• _What the task requires_
Return the lines below in which the string "will" occurs.

***

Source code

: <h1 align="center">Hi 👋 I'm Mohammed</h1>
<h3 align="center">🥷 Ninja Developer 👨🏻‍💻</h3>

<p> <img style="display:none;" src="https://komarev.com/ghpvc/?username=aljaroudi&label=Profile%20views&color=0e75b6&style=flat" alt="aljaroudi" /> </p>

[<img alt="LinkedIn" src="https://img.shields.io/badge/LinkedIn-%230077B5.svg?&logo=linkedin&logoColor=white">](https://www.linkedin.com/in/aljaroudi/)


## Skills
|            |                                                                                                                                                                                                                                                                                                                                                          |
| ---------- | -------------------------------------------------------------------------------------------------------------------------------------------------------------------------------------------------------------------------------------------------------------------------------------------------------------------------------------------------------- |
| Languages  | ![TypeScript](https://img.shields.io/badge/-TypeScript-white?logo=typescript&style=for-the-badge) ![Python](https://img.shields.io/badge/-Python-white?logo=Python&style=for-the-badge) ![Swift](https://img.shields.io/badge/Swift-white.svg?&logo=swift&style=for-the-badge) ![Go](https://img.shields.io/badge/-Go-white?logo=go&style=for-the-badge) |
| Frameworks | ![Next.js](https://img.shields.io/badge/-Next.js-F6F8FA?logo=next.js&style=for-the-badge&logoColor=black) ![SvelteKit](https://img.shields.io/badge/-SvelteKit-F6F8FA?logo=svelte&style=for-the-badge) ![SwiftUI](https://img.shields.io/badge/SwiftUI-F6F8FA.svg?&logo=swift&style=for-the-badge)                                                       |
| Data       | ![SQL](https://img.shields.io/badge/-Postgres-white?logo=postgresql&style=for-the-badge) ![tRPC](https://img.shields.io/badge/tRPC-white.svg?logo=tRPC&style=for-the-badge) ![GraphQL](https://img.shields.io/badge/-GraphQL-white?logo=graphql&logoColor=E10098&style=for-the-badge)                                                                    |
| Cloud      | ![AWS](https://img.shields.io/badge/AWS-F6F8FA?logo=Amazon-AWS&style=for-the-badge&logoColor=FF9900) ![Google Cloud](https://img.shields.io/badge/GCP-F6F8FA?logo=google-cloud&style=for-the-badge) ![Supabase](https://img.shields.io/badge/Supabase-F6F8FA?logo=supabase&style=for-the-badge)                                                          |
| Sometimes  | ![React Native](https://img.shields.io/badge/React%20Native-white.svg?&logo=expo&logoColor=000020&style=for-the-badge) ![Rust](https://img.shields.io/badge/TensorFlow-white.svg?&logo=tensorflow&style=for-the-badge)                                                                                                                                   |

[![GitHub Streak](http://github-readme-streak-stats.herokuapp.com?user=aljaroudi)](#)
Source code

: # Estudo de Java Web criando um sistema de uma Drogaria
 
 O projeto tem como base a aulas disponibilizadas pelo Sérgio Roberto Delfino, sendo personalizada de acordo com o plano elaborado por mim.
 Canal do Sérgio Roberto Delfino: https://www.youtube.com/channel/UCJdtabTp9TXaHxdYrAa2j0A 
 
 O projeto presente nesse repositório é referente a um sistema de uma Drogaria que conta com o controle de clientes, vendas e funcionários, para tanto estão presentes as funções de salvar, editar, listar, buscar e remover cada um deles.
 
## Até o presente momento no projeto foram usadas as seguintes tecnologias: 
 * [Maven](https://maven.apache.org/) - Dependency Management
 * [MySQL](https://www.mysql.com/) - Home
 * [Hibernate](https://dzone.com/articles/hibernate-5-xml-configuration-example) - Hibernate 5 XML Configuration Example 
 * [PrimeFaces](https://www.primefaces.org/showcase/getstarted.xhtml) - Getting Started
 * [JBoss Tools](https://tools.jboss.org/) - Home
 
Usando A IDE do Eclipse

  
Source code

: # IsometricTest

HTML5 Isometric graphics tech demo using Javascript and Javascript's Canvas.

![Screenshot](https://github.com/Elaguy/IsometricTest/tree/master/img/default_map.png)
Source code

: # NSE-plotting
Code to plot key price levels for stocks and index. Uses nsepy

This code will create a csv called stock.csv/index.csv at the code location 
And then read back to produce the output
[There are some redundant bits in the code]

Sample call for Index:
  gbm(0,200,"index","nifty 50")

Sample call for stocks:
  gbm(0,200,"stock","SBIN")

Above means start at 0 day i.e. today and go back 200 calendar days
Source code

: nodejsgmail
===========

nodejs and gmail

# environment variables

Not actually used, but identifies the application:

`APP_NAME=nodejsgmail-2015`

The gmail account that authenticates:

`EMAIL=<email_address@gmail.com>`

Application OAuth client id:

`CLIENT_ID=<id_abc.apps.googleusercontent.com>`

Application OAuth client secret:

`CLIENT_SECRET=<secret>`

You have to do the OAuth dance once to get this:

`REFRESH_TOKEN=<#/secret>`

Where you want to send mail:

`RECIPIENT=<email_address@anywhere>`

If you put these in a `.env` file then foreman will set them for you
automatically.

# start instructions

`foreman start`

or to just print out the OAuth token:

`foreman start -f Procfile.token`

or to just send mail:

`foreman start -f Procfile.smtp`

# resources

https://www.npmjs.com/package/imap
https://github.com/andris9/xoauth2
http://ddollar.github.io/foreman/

***

• _Written solution_
This code will create a csv called stock.csv/index.csv at the code location 
If you put these in a `.env` file then foreman will set them for you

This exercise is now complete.